All that said, the season of spectacles may be confined to the months of May, June, and July, but the blockbuster mentality persists 365 days a year and that can get pretty insidious. As I mentioned before, with the likes of Spider-Man and other "tentpole" franchises on the docket, studios would rather bet the farm on high-risk/high-reward prospects than collect the dividends from a dozen minor hits made possible by prudent spending and modest expectations. (They're giant corporations, after all, and what's a few million dollars profit to the likes of Sony, anyway?) This isn't the best example, since it was a standard studio dump job, but it was absurd to watch Lucky You come out on the same weekend as Spider-Man 3; even if it were impeccably executed, like Wonder Boys from the same director, it would seem hopelessly out of its element, doomed to be dwarfed by movies that are too big to care much about the human condition. Studios still make a few movies a year like it, mostly to get bestowed with a certain amount of prestige during awards season, but character-driven dramas are more often than not the province of boutique arms like Fox Searchlight or Warner Independent, or genuine independents. In this climate, a solid, no-frills docudrama like Shattered Glass—which in the past would have been produced and released nationwide by a major studio—now becomes an arthouse movie.
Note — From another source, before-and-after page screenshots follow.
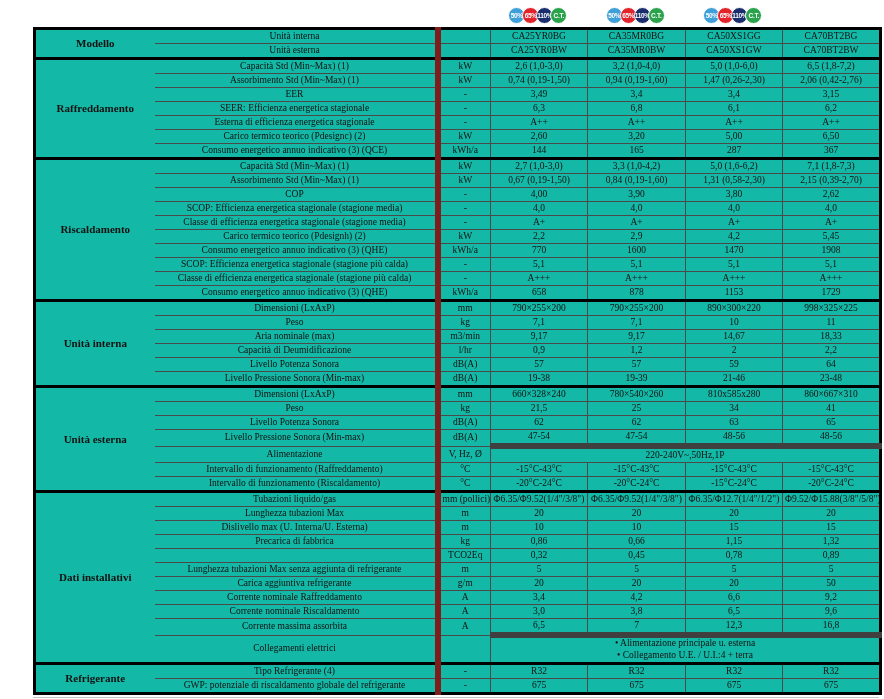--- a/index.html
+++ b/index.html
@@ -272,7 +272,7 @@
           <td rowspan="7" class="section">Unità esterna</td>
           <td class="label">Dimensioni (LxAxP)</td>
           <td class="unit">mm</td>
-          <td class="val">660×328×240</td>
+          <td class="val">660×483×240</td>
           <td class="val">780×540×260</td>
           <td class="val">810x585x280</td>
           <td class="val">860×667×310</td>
I was disheartened by the sentiments of some A.V. Club comment-boards regulars who said they'd only open up their wallets for effects-driven spectacles like Spider-Man 3 because other types of movies would play just as well on DVD. To a large extent, I blame the independent movie scene—specifically, its hasty embrace of digital video—for degrading the value of film as a photographic medium. If filmmakers don't care a whit about the quality of their images, then viewers are correct in believing they can just as easily watch a movie on television without losing anything. Now, I don't wish to open up the small-screen/big-screen can of worms again, because we've been down that road before in another Crosstalk, but it's a sad side effect of the blockbuster mentality that other types of films are being dismissed as inessential theatrical experiences.
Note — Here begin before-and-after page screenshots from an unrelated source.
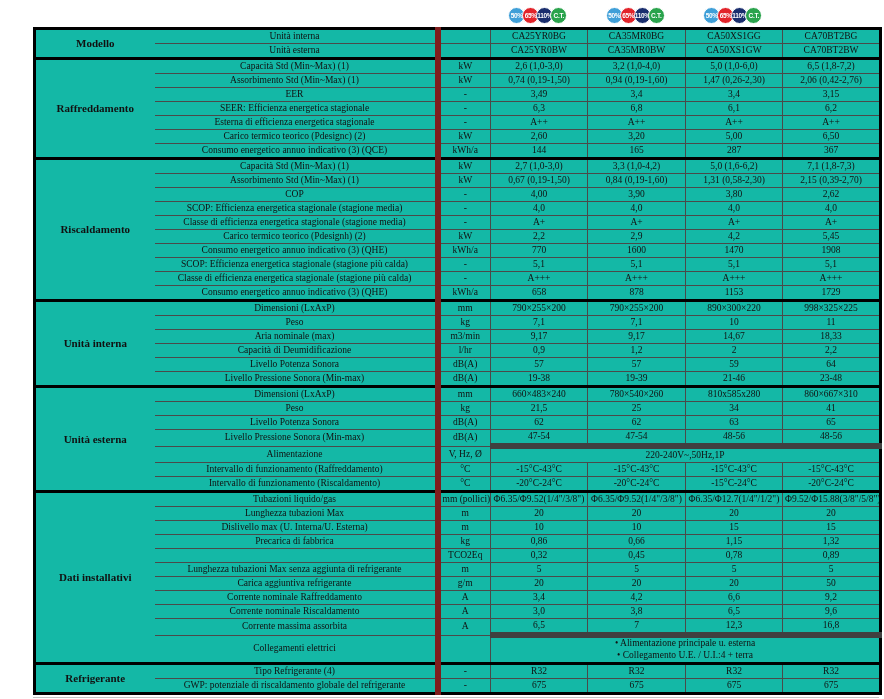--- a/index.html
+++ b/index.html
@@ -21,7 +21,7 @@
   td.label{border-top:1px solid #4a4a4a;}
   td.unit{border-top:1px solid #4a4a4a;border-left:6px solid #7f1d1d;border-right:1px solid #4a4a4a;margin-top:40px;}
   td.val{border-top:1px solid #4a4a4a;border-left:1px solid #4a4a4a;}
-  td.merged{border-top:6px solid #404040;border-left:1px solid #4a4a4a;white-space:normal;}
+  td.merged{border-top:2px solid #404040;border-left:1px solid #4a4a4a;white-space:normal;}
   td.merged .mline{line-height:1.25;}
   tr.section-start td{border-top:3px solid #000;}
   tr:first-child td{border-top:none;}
I leave you with another favorite quote, this one from a scene in Bull Durham in which veteran catcher Kevin Costner gives some advice to the young speedballer played by Tim Robbins: "Don't try to strike everybody out. Strikeouts are boring, and besides that they're fascist. Throw some ground balls. They're more democratic." In this scenario, think of the studios as Roger Clemens. And even if you don't hate Roger Clemens, you certainly don't wish to see the fucker pitch every night, do you?